- [Aim of the exercise]: Your copy should match the records below exactly, except for the pictures.

Change detection data:
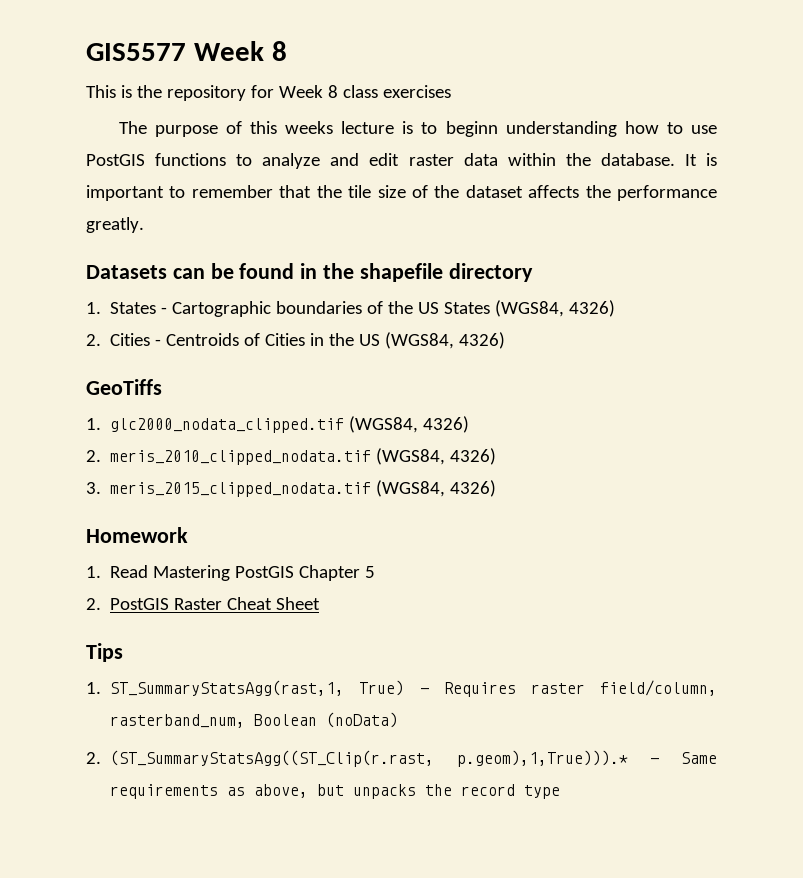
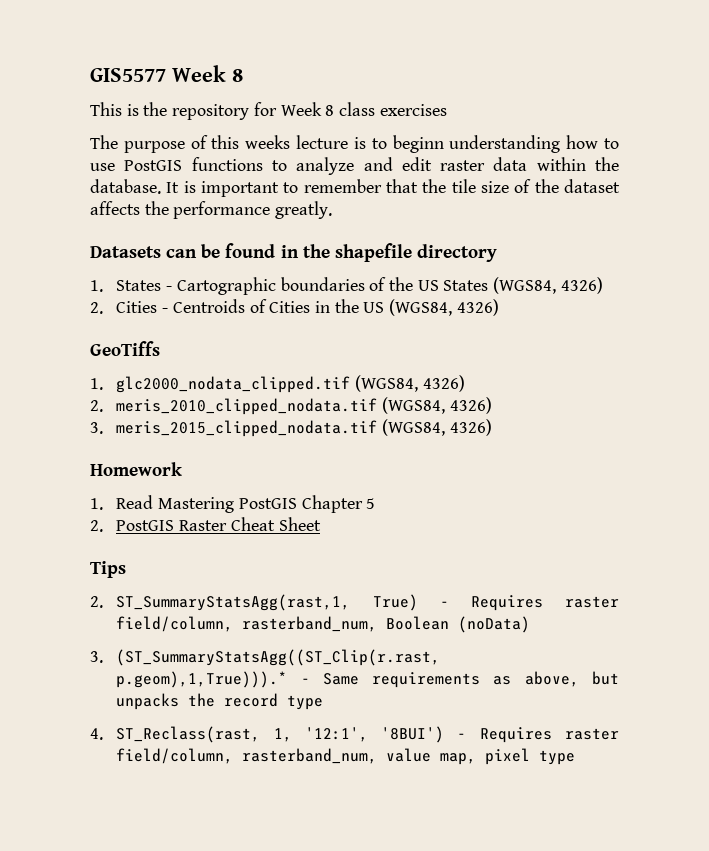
[86,682,101,694] 1. -> [90,596,103,608] 2.
[86,752,101,764] 2. -> [90,651,103,663] 3.
(561, 792) none -> [90,726,619,743] [116,748,576,765] // 4. ST_Reclass(rast, 1, '12:1', '8BUI') - Requires raster field/column, rasterband_num, value map, pixel type

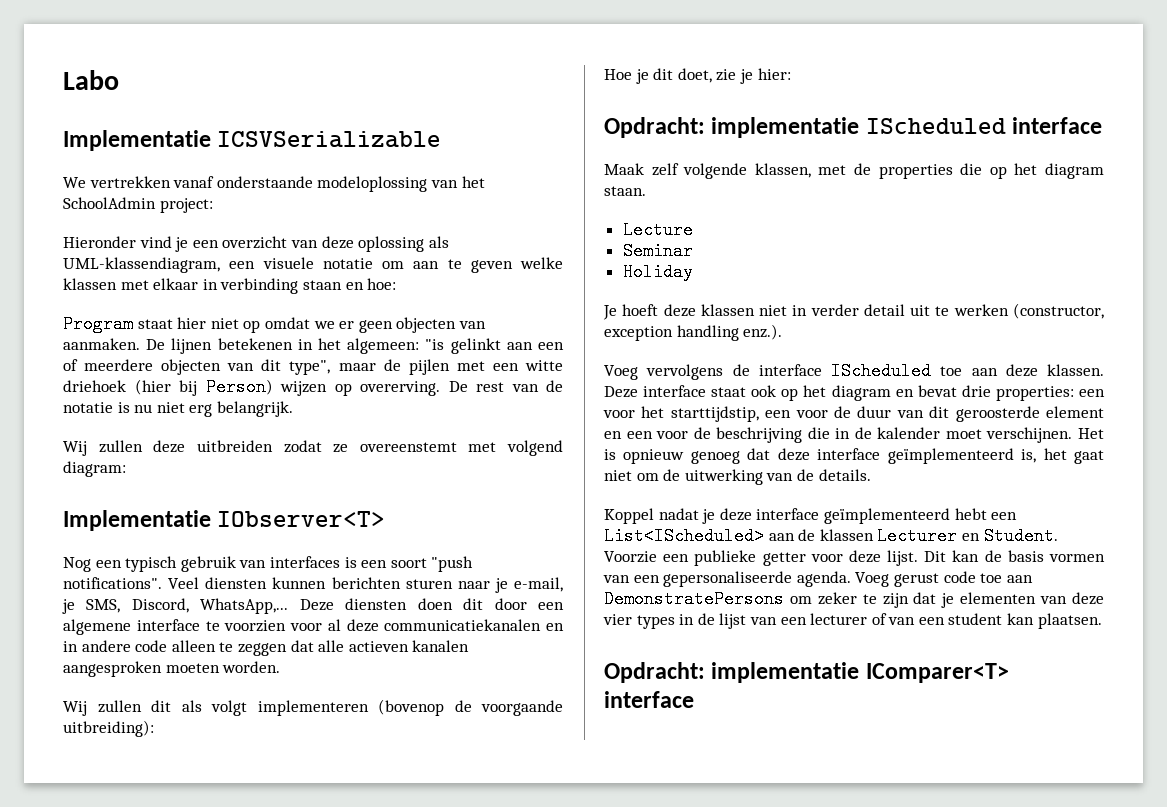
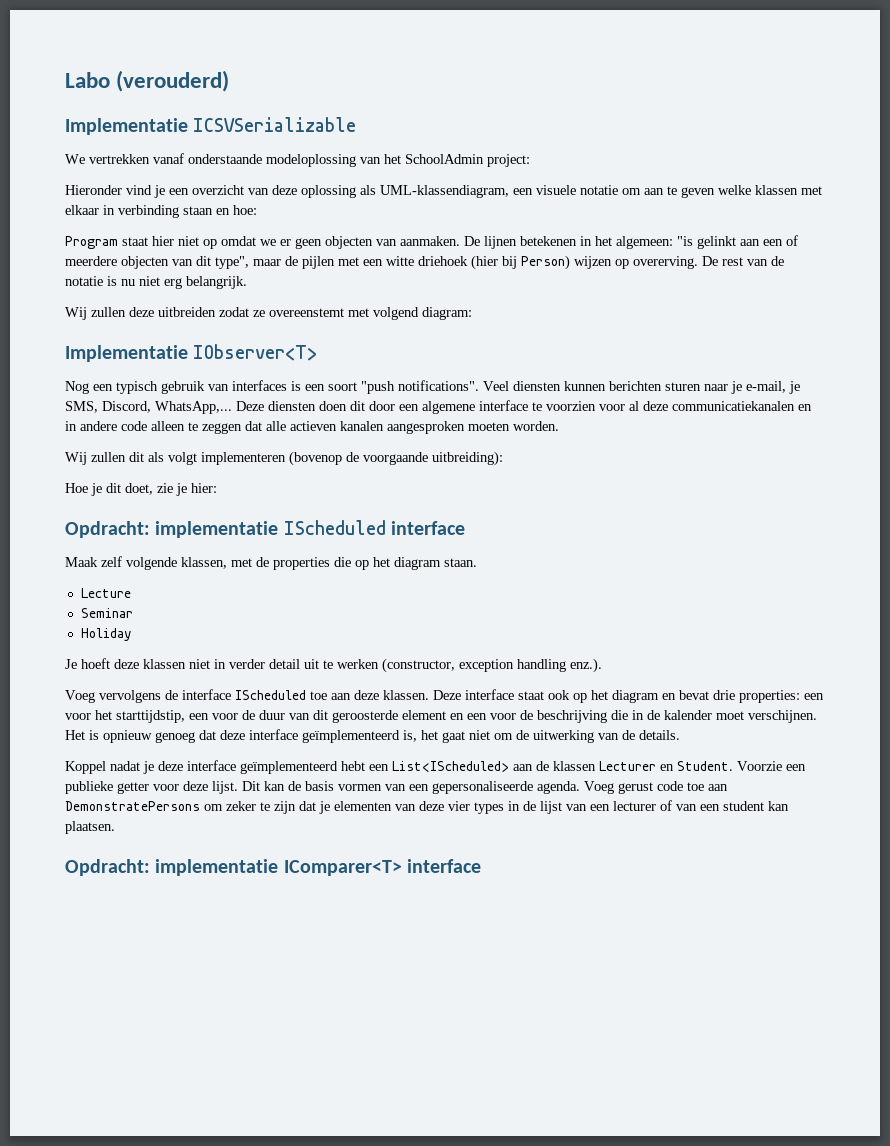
(119, 80) none -> [116,70,230,92] (verouderd)

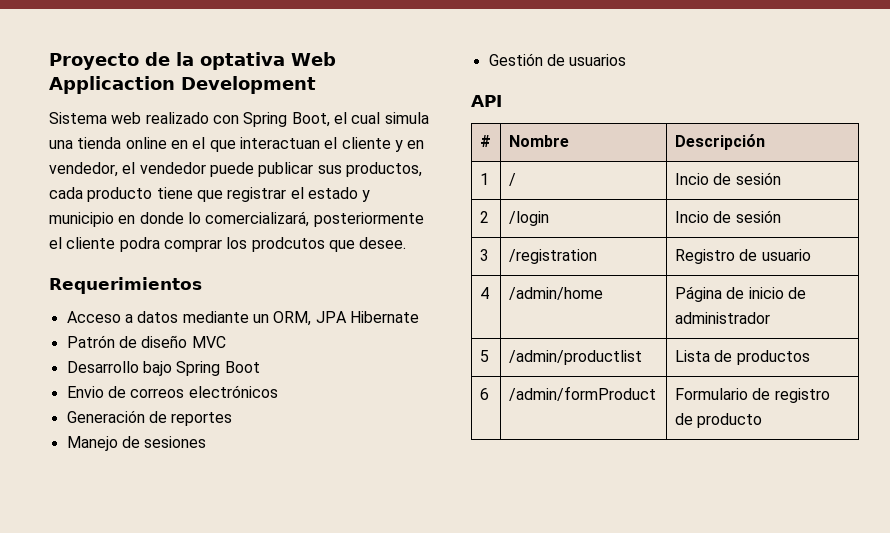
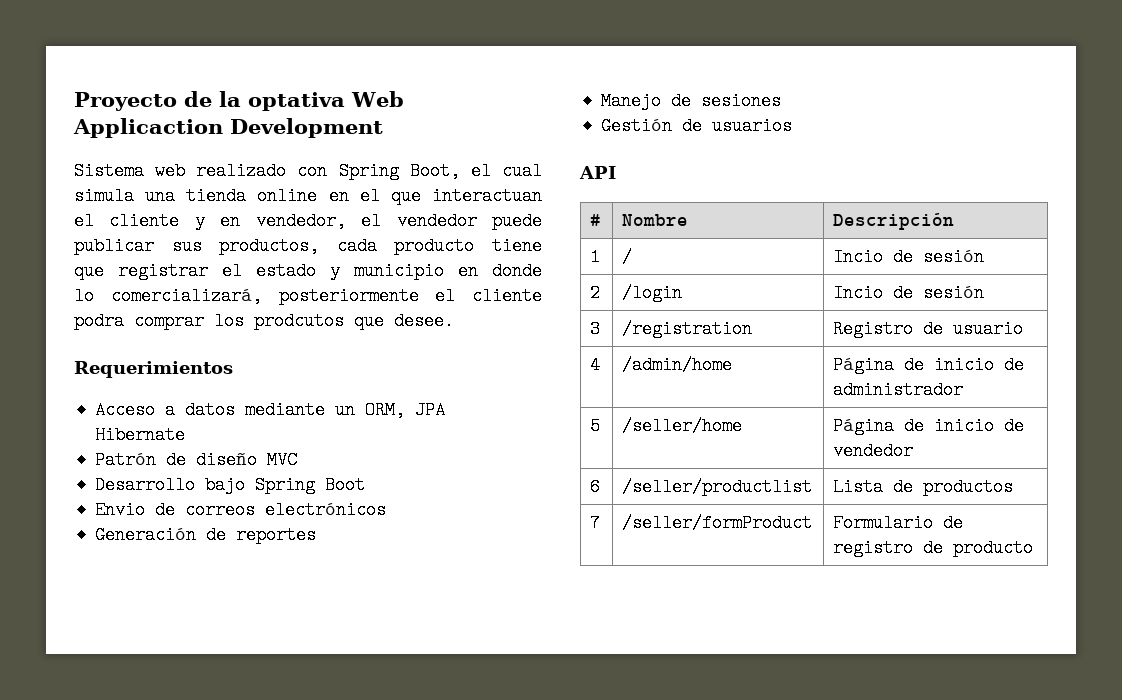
[508,350,642,365] /admin/productlist -> [622,417,743,435] [833,417,1025,435] [833,442,914,460] [590,478,601,496] [622,478,813,496] /seller/home | Página de inicio de vendedor // 6 | /seller/productlist
[479,388,489,400] [508,386,656,401] 6 | /admin/formProduct -> [590,514,601,532] [622,514,813,532] 7 | /seller/formProduct

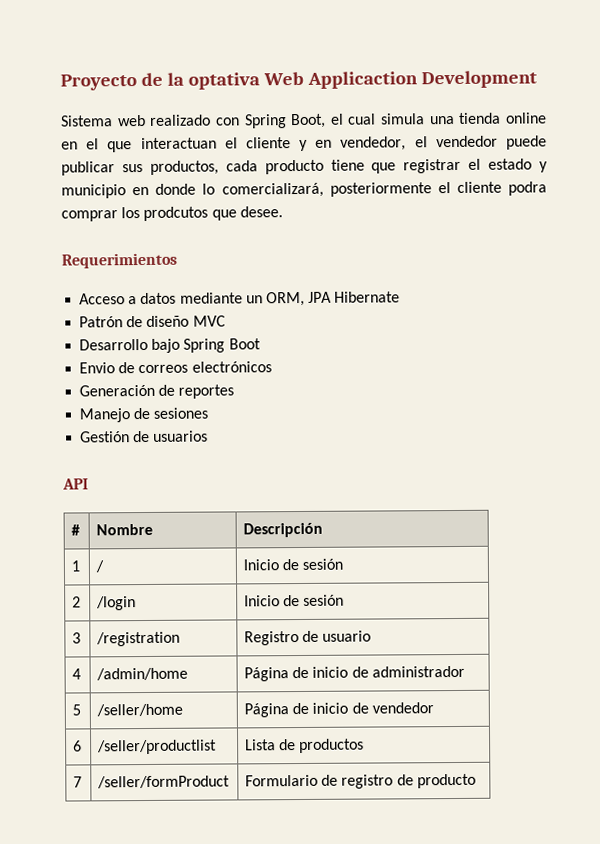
[833,248,884,266] Incio -> [243,559,280,571] Inicio
[833,284,884,302] Incio -> [244,595,281,607] Inicio

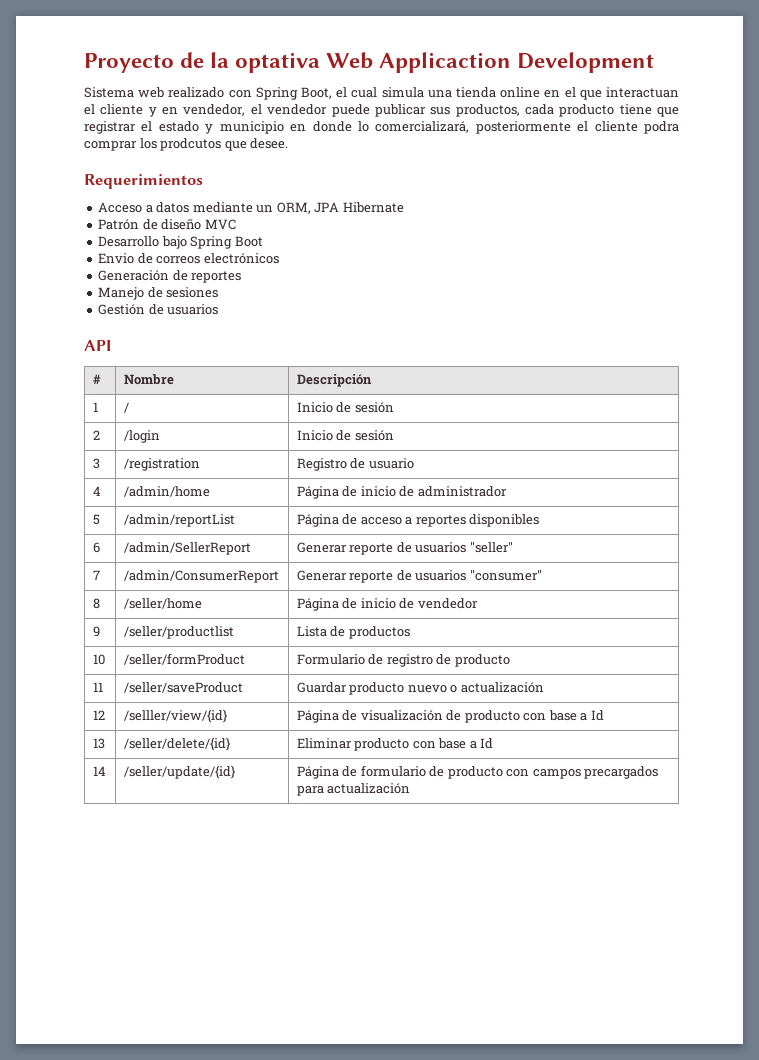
(82, 710) none -> [123,514,235,527] [296,514,540,527] [92,542,100,553] [123,542,251,555] [296,542,513,555] [92,570,100,580] [123,570,279,583] [296,570,542,583] [92,598,100,609] | /admin/reportList | Página de acceso a reportes disponibles // 6 | /admin/SellerReport | Generar reporte de usuarios "seller" // 7 | /admin/ConsumerReport | Generar reporte de usuarios "consumer" // 8
[73,740,83,752] 6 -> [92,626,100,637] 9
[73,776,83,788] 7 -> [92,654,105,665] 10
(476, 781) none -> [92,682,103,692] [123,682,243,693] [296,682,544,695] [92,710,105,720] [123,709,228,723] [296,710,604,723] [92,738,105,749] [123,737,231,751] [296,738,494,751] [92,766,106,776] [123,765,236,779] [296,765,659,779] [296,783,411,796] // 11 | /seller/saveProduct | Guardar producto nuevo o actualización // 12 | /selller/view/{id} | Página de visualización de producto con base a Id // 13 | /seller/delete/{id} | Eliminar producto con base a Id // 14 | /seller/update/{id} | Página de formulario de producto con campos precargados para actualización

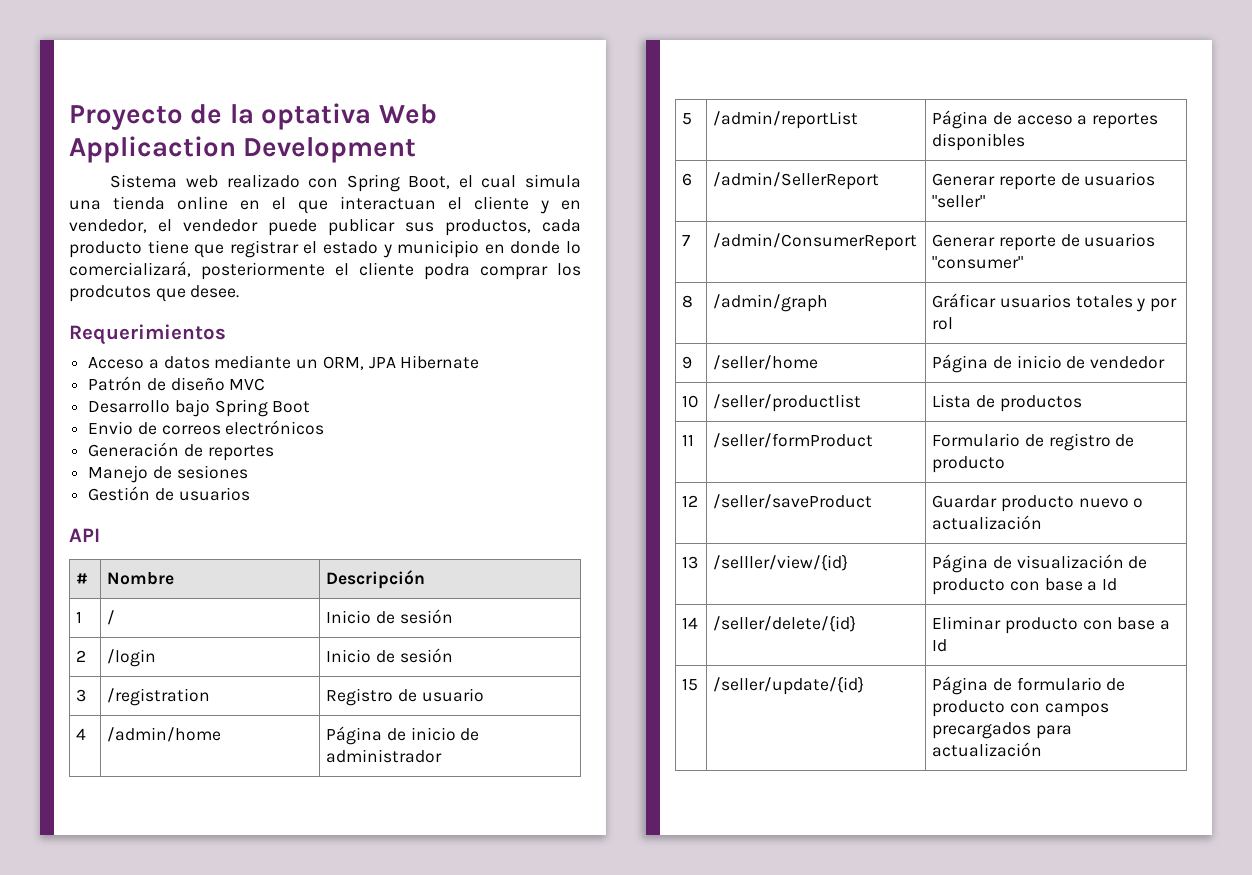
(100, 603) none -> [713,294,829,312] [932,293,1178,312] [932,317,954,330] [682,356,693,369] | /admin/graph | Gráficar usuarios totales y por rol // 9
[92,626,100,637] 9 -> [682,395,699,408] 10
[92,654,105,665] 10 -> [682,434,695,446] 11
[92,682,103,692] 11 -> [682,495,699,507] 12
[92,710,105,720] 12 -> [682,556,699,569] 13
[92,738,105,749] 13 -> [682,617,699,629] 14
[92,766,106,776] 14 -> [682,678,699,691] 15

- [Answer for the task]:
[86,682,101,694] 1. -> [90,596,103,608] 2.
[86,752,101,764] 2. -> [90,651,103,663] 3.
(561, 792) none -> [90,726,619,743] [116,748,576,765] // 4. ST_Reclass(rast, 1, '12:1', '8BUI') - Requires raster field/column, rasterband_num, value map, pixel type

(119, 80) none -> [116,70,230,92] (verouderd)

[508,350,642,365] /admin/productlist -> [622,417,743,435] [833,417,1025,435] [833,442,914,460] [590,478,601,496] [622,478,813,496] /seller/home | Página de inicio de vendedor // 6 | /seller/productlist
[479,388,489,400] [508,386,656,401] 6 | /admin/formProduct -> [590,514,601,532] [622,514,813,532] 7 | /seller/formProduct

[833,248,884,266] Incio -> [243,559,280,571] Inicio
[833,284,884,302] Incio -> [244,595,281,607] Inicio

(82, 710) none -> [123,514,235,527] [296,514,540,527] [92,542,100,553] [123,542,251,555] [296,542,513,555] [92,570,100,580] [123,570,279,583] [296,570,542,583] [92,598,100,609] | /admin/reportList | Página de acceso a reportes disponibles // 6 | /admin/SellerReport | Generar reporte de usuarios "seller" // 7 | /admin/ConsumerReport | Generar reporte de usuarios "consumer" // 8
[73,740,83,752] 6 -> [92,626,100,637] 9
[73,776,83,788] 7 -> [92,654,105,665] 10
(476, 781) none -> [92,682,103,692] [123,682,243,693] [296,682,544,695] [92,710,105,720] [123,709,228,723] [296,710,604,723] [92,738,105,749] [123,737,231,751] [296,738,494,751] [92,766,106,776] [123,765,236,779] [296,765,659,779] [296,783,411,796] // 11 | /seller/saveProduct | Guardar producto nuevo o actualización // 12 | /selller/view/{id} | Página de visualización de producto con base a Id // 13 | /seller/delete/{id} | Eliminar producto con base a Id // 14 | /seller/update/{id} | Página de formulario de producto con campos precargados para actualización

(100, 603) none -> [713,294,829,312] [932,293,1178,312] [932,317,954,330] [682,356,693,369] | /admin/graph | Gráficar usuarios totales y por rol // 9
[92,626,100,637] 9 -> [682,395,699,408] 10
[92,654,105,665] 10 -> [682,434,695,446] 11
[92,682,103,692] 11 -> [682,495,699,507] 12
[92,710,105,720] 12 -> [682,556,699,569] 13
[92,738,105,749] 13 -> [682,617,699,629] 14
[92,766,106,776] 14 -> [682,678,699,691] 15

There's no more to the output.